As Plastics Recycling Update reported last week, key Vietnamese ports will stop accepting scrap plastic for four months beginning in late June. The immediate impetus is a backlog of material that can’t be moved. But on a wider scale, Vietnamese officials are restricting imports by taking actions similar to those of the Chinese government over the past year.
Violations discovered
A handful of recent announcements from Vietnamese customs officials confirm growing concerns over scrap imports since the beginning of 2018.
In April, the General Department of Vietnam Customs (GDVC) described numerous recent violations involving scrap plastic and paper coming into the country. The violations included material not meeting Vietnamese quality standards, mislabeling, the use of false import permits and a lack of permits altogether. In response, customs officials have ramped up inspections. According to GDVC, in some areas agents began inspecting 100 percent of scrap plastic and paper imports.
Most recently, GDVC said it had implemented a “plan on risk management for scrap imports,” which includes continuing the heightened inspections and taking stock of all the containers of recyclables sitting at ports.
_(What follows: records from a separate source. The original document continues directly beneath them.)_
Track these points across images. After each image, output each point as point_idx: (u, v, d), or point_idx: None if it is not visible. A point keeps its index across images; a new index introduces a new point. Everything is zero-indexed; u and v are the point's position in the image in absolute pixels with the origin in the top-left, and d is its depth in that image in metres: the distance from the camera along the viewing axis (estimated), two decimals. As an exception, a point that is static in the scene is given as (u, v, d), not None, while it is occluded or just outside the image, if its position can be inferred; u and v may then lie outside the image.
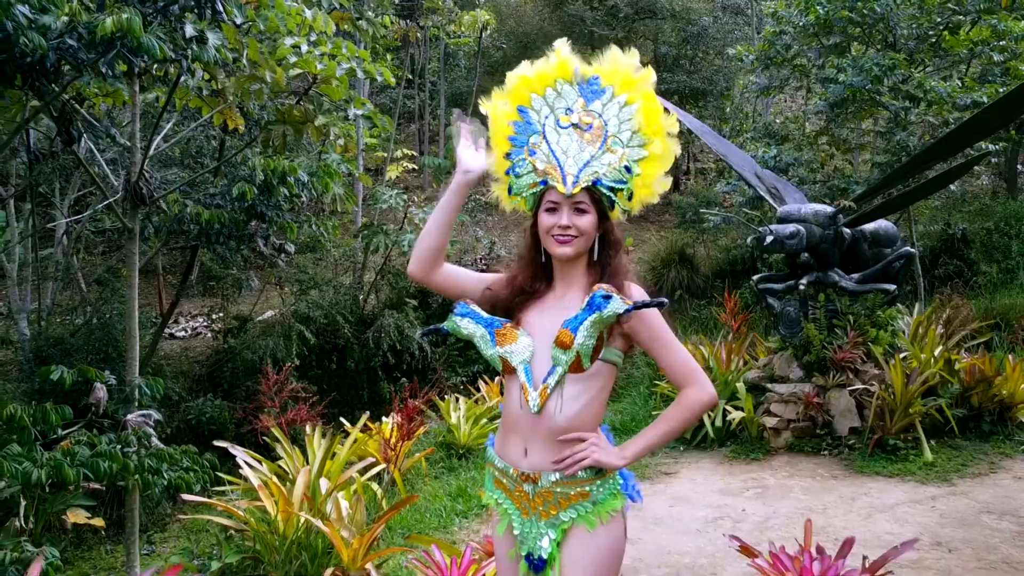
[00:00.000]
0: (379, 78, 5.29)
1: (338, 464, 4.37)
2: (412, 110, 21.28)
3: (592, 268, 1.63)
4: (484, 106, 1.72)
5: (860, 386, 5.70)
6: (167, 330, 11.24)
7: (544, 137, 1.62)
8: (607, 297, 1.51)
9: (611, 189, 1.59)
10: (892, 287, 5.94)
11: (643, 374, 8.38)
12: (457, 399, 6.60)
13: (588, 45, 19.32)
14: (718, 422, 6.02)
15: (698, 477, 5.43)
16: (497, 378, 7.03)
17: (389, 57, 13.39)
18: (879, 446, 5.41)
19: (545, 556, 1.52)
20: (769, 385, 6.11)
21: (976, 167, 16.52)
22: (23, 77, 3.09)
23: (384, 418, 5.32)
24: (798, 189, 7.93)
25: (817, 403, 5.74)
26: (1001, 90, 7.49)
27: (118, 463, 4.15)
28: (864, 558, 2.96)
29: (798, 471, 5.39)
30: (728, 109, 19.08)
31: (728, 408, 6.07)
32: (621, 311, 1.51)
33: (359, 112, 5.56)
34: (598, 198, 1.59)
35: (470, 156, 1.69)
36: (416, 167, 16.73)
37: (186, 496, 3.67)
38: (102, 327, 9.55)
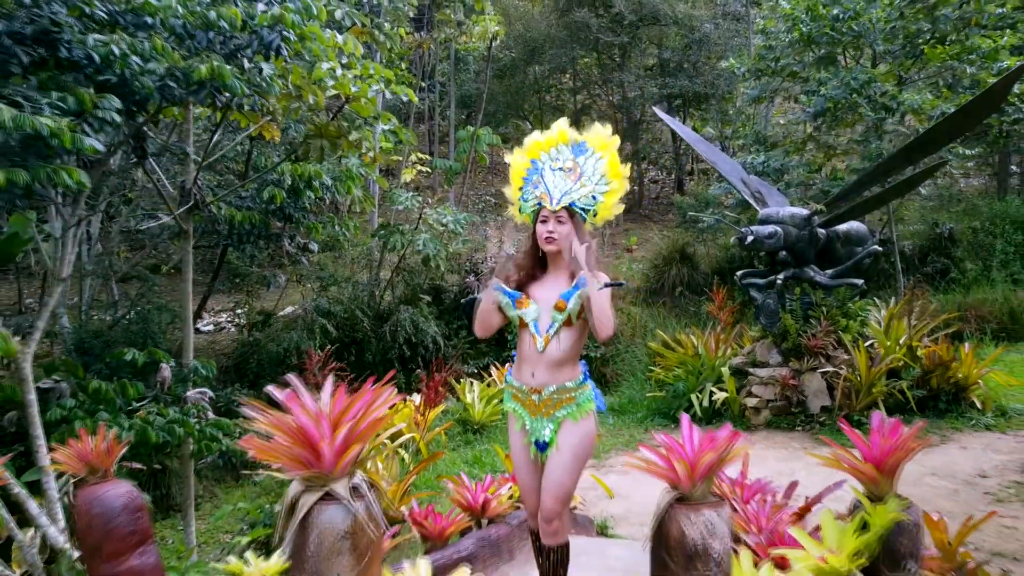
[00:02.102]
0: (404, 98, 6.00)
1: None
2: (422, 111, 21.90)
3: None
4: (508, 157, 2.49)
5: (831, 369, 6.39)
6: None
7: (542, 177, 2.43)
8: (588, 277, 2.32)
9: (582, 209, 2.41)
10: (860, 282, 6.62)
11: (643, 365, 9.08)
12: (472, 383, 7.33)
13: (594, 51, 19.97)
14: (705, 402, 6.72)
15: (685, 449, 6.13)
16: (507, 364, 7.75)
17: (404, 65, 14.08)
18: (846, 422, 6.09)
19: (546, 440, 2.35)
20: (751, 369, 6.80)
21: (970, 169, 17.14)
22: (127, 110, 3.84)
23: (408, 397, 6.05)
24: (783, 193, 8.61)
25: (793, 384, 6.43)
26: (972, 101, 8.12)
27: (189, 429, 4.92)
28: (806, 498, 3.66)
29: (774, 444, 6.09)
30: (731, 111, 19.53)
31: (714, 389, 6.77)
32: (598, 287, 2.29)
33: (386, 127, 6.27)
34: (573, 214, 2.39)
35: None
36: (428, 169, 17.44)
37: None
38: (140, 320, 10.28)
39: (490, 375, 7.96)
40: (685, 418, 2.31)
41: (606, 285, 2.25)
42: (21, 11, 3.23)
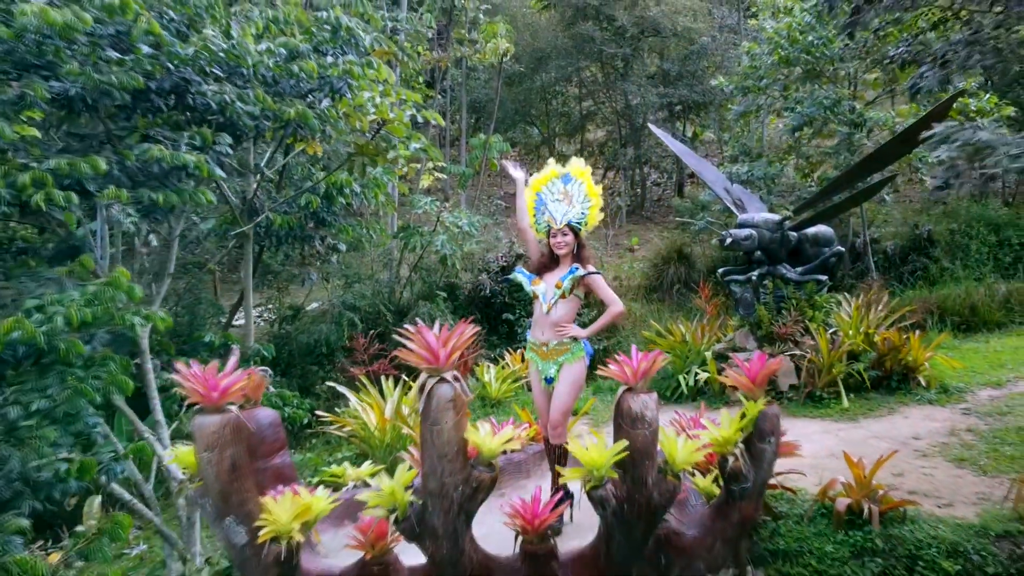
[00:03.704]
0: (433, 122, 7.06)
1: (408, 400, 6.17)
2: (435, 118, 22.87)
3: (573, 258, 3.59)
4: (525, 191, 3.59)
5: (799, 353, 7.41)
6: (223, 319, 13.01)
7: (547, 207, 3.58)
8: (576, 267, 3.49)
9: (577, 223, 3.55)
10: (825, 278, 7.65)
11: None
12: (489, 365, 8.40)
13: (598, 60, 21.00)
14: (691, 382, 7.76)
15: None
16: (519, 350, 8.85)
17: (421, 79, 15.12)
18: (809, 398, 7.14)
19: (551, 376, 3.50)
20: (731, 354, 7.81)
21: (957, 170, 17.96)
22: (227, 141, 4.91)
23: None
24: (772, 198, 9.61)
25: (765, 366, 7.44)
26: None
27: (264, 398, 5.98)
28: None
29: (747, 416, 7.11)
30: (730, 117, 20.42)
31: (698, 371, 7.81)
32: (583, 274, 3.48)
33: (417, 145, 7.33)
34: (572, 227, 3.54)
35: (517, 174, 3.72)
36: (443, 175, 18.52)
37: (319, 413, 5.47)
38: (187, 312, 11.36)
39: (503, 358, 9.03)
40: (634, 347, 3.36)
41: (590, 272, 3.37)
42: (163, 72, 4.31)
GDVC alluded to the Chinese material ban and said it presented “the potential danger for Vietnam and other Southeast Asian countries to become scrap destinations.”
Restricted import permits
An announcement from Saigon Newport Corp. (SNP), which operates major seaports in the country, in late April shows the capacity problem has been growing since the beginning of the year.
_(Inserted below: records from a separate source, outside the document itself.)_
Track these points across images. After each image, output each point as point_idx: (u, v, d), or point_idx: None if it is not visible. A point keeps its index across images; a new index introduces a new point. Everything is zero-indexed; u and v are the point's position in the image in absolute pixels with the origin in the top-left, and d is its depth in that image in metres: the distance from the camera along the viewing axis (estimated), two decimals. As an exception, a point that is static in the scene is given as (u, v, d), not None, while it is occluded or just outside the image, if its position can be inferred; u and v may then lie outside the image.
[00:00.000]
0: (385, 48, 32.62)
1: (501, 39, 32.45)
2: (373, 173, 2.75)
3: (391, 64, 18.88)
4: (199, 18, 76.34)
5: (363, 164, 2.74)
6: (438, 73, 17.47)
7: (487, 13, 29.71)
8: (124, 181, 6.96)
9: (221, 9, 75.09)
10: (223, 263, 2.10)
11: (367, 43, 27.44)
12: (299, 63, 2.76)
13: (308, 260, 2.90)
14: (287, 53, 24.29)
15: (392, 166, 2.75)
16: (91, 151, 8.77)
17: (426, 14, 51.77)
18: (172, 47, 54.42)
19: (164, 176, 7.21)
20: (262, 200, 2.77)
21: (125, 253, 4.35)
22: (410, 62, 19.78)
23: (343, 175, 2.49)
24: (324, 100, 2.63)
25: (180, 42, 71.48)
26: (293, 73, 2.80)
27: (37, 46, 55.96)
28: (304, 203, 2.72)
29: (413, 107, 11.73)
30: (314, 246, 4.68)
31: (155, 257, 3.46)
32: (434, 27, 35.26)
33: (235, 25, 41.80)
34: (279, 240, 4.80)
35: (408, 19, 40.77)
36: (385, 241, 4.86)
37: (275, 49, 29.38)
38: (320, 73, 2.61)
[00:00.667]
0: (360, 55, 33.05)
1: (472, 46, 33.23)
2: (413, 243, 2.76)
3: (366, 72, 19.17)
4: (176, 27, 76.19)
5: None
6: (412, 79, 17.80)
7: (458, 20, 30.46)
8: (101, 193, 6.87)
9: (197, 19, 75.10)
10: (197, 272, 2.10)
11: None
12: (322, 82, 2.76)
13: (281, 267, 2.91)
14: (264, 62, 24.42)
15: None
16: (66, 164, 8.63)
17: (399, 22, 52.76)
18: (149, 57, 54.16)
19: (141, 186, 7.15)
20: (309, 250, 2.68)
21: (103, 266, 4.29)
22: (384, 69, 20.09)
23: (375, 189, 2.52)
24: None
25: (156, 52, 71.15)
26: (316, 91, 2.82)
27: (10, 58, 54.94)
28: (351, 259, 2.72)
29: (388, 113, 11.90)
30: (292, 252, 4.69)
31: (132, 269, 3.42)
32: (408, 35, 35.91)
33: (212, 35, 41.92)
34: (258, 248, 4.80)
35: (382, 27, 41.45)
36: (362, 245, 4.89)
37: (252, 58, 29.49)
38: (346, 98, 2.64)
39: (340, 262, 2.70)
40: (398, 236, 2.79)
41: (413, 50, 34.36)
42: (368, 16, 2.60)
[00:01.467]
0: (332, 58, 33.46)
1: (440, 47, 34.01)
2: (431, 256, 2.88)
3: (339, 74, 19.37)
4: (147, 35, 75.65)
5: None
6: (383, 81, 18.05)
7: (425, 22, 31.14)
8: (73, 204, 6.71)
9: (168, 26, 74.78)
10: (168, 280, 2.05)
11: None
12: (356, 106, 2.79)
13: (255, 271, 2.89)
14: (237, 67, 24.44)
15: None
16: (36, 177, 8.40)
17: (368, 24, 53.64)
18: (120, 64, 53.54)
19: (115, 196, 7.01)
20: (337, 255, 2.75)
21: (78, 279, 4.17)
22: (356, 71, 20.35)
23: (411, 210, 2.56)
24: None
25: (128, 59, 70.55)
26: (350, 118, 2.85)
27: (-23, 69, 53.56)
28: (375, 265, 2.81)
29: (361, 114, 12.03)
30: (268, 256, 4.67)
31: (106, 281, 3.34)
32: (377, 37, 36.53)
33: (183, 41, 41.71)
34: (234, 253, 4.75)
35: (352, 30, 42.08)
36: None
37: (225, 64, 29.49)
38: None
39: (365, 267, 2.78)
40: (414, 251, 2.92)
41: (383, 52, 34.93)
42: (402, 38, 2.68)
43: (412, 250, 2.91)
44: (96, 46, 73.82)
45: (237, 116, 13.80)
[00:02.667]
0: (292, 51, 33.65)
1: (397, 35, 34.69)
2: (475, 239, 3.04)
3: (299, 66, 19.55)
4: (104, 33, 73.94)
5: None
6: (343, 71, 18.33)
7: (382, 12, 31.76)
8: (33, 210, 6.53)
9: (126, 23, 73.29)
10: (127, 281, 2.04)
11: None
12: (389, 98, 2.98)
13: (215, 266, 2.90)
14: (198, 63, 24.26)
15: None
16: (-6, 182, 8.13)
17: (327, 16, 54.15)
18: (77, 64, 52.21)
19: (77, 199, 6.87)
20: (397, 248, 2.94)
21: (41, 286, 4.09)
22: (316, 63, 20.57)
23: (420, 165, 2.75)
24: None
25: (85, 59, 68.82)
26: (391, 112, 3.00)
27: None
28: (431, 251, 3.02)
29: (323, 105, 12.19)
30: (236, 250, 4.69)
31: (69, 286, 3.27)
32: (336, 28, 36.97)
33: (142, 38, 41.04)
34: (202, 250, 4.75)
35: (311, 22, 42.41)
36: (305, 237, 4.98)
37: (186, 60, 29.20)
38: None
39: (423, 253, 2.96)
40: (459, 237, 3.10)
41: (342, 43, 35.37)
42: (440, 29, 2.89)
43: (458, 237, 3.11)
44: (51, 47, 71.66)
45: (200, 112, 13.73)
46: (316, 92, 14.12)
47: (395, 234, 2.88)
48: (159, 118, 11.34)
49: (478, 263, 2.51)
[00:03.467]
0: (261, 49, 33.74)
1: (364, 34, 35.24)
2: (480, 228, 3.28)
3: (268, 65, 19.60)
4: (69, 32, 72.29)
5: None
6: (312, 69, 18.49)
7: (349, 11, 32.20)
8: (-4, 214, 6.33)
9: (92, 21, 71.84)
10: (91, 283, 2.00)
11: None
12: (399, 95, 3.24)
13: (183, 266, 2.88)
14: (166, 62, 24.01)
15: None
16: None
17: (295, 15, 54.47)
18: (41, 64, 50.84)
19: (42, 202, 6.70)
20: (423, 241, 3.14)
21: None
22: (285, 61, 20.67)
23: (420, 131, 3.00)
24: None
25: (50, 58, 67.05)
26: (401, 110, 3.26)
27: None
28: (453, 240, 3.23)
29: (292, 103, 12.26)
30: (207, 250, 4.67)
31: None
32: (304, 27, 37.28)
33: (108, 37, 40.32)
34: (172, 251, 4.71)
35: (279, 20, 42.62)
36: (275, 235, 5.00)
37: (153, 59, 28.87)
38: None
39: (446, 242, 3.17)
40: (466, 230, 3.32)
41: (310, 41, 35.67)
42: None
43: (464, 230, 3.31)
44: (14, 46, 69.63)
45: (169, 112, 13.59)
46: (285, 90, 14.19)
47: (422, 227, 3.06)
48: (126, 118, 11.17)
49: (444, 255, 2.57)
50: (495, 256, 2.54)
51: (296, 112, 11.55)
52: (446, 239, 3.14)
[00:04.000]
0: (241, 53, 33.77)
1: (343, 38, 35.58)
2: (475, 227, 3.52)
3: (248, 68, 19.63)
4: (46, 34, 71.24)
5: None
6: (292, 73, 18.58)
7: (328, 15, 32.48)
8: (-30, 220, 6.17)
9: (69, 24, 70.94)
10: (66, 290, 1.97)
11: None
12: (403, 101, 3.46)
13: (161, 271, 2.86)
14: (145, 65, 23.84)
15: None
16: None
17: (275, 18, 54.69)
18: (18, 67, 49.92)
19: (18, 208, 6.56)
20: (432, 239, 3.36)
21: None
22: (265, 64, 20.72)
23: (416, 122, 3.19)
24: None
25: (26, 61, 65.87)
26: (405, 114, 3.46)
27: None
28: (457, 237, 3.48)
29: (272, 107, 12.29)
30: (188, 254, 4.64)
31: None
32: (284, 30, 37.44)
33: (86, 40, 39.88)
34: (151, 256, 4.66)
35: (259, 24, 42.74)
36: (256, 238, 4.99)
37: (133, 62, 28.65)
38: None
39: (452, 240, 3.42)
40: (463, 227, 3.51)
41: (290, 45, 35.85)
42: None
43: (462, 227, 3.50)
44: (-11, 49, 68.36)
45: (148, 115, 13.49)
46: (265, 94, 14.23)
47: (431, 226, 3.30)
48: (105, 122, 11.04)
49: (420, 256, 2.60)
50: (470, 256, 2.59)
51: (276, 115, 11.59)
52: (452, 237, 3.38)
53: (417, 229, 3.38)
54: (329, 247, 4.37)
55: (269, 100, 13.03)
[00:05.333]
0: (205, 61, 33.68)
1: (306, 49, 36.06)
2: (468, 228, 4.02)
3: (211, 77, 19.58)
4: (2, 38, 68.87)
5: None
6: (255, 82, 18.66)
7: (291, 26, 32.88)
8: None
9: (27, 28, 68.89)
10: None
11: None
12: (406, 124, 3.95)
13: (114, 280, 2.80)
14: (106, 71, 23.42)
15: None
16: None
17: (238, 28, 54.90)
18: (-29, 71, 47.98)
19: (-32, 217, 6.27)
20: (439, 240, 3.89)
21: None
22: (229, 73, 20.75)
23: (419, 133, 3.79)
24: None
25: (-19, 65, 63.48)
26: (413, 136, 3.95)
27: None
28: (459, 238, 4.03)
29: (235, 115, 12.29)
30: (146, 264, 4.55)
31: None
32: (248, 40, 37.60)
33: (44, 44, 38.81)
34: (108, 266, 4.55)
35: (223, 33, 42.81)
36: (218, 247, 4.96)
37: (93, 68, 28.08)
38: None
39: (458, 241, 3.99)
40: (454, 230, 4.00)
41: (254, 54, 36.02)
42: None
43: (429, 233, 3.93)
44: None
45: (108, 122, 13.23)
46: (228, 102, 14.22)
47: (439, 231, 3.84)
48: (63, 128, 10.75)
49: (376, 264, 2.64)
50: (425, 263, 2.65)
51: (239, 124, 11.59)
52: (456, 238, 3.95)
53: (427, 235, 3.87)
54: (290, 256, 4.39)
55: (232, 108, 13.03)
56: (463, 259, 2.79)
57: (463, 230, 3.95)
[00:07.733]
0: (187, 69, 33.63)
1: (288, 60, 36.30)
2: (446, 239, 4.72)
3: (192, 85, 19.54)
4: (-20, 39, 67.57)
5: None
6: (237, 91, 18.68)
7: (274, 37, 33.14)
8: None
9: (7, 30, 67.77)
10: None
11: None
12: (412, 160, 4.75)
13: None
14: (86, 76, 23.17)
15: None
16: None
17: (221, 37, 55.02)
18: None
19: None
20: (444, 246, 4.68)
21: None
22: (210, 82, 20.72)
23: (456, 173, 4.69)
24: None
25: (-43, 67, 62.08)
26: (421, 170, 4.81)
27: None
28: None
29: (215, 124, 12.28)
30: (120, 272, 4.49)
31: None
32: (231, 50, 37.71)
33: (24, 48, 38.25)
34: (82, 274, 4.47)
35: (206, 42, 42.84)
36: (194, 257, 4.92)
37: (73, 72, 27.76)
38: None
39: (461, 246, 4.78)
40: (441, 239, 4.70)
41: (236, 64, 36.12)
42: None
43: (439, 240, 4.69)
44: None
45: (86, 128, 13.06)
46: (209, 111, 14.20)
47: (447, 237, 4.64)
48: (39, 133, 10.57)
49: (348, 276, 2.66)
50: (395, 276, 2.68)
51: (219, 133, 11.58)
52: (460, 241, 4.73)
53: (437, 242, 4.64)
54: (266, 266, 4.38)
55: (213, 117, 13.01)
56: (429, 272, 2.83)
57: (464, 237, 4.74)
On April 23, SNP wrote to its customers that the volume of scrap plastic and paper had “soared” since China banned most of the material. Because of that, Vietnam’s Ministry of Natural Resources and Environment and the Ministry of Finance “restricted the import permits for plastic/paper scrap into Vietnam,” according to the SNP letter.
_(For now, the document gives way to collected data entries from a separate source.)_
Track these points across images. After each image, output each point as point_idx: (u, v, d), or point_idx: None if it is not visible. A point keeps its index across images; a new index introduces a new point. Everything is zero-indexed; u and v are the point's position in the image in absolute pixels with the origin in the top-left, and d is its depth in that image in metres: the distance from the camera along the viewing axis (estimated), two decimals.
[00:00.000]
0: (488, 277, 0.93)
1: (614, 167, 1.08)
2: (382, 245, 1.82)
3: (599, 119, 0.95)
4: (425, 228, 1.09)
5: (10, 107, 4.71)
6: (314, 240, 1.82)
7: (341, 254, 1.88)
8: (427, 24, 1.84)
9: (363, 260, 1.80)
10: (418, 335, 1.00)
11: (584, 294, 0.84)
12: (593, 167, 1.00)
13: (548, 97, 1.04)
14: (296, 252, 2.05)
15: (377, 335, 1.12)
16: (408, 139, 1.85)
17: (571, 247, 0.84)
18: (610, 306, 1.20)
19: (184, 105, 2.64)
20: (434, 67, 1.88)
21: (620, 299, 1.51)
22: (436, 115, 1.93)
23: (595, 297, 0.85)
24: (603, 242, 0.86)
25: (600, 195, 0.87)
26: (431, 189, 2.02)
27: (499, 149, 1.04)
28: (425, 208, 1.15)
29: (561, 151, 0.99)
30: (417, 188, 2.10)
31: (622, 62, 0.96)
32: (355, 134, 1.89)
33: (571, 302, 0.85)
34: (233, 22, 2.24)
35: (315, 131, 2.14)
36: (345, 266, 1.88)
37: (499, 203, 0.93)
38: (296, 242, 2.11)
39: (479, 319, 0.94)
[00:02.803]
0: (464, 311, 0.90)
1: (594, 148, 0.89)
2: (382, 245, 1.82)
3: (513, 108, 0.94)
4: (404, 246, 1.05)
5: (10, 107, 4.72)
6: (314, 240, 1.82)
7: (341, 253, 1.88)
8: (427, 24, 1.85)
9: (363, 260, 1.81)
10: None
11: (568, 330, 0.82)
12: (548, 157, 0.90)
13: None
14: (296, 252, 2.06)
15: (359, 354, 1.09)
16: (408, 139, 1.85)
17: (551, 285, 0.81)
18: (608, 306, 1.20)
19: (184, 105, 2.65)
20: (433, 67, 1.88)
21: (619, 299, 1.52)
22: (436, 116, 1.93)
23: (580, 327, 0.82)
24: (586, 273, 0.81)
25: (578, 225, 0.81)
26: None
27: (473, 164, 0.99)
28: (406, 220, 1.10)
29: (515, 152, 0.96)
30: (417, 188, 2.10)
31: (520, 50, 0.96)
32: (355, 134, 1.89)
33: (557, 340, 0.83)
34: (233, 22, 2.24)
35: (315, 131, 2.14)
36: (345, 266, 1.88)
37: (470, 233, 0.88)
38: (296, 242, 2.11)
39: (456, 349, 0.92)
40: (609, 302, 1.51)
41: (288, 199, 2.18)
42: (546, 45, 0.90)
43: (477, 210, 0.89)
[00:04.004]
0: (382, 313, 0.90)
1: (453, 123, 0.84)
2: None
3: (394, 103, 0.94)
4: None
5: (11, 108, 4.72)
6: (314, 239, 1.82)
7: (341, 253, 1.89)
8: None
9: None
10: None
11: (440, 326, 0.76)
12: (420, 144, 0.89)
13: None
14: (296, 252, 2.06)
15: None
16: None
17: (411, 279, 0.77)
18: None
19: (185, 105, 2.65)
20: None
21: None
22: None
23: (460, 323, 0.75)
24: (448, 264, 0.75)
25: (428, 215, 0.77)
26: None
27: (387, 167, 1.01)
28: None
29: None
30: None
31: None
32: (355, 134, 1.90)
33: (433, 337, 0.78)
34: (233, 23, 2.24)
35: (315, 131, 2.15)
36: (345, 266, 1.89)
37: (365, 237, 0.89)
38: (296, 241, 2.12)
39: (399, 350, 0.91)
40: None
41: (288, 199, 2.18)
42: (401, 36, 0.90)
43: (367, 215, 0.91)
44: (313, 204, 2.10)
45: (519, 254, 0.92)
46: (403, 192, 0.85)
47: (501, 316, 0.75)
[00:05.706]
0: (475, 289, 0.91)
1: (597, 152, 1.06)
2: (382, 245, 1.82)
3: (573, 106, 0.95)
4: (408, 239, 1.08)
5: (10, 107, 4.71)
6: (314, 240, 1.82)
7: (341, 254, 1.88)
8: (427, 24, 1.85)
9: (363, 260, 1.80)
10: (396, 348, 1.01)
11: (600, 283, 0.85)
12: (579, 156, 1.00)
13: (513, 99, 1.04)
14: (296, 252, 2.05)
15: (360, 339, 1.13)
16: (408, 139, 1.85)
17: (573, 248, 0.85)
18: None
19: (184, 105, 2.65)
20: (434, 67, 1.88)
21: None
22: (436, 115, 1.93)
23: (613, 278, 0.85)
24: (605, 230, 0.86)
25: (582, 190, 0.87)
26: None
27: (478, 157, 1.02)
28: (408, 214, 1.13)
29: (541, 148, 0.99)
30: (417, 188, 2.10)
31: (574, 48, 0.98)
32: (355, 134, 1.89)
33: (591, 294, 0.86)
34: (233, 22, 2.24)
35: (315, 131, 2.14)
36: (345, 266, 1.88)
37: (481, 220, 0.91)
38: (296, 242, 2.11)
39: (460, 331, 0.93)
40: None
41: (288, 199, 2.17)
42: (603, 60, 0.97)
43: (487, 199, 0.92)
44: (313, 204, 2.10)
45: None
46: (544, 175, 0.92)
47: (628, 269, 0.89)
“Consequentially, consignees are not able to complete customs clearance for many shipments of plastic/paper scrap which have arrived at Vietnam seaports,” SNP wrote.
At that time, 1,000 TEU (twenty-foot equivalent units, a measurement for container quantity) of material was left at the large Tan Cang-Cat Lai port with nowhere to go. The containers had been sent over from the smaller Vietnamese port Tan Cang-Cai Mep, which is also overwhelmed by the quantity.
“If there is no punctual action, this volume will escalate and cause high yard occupancy at ports” and other storage areas, SNP wrote, “affecting routine operation of both ports and shipping lines.”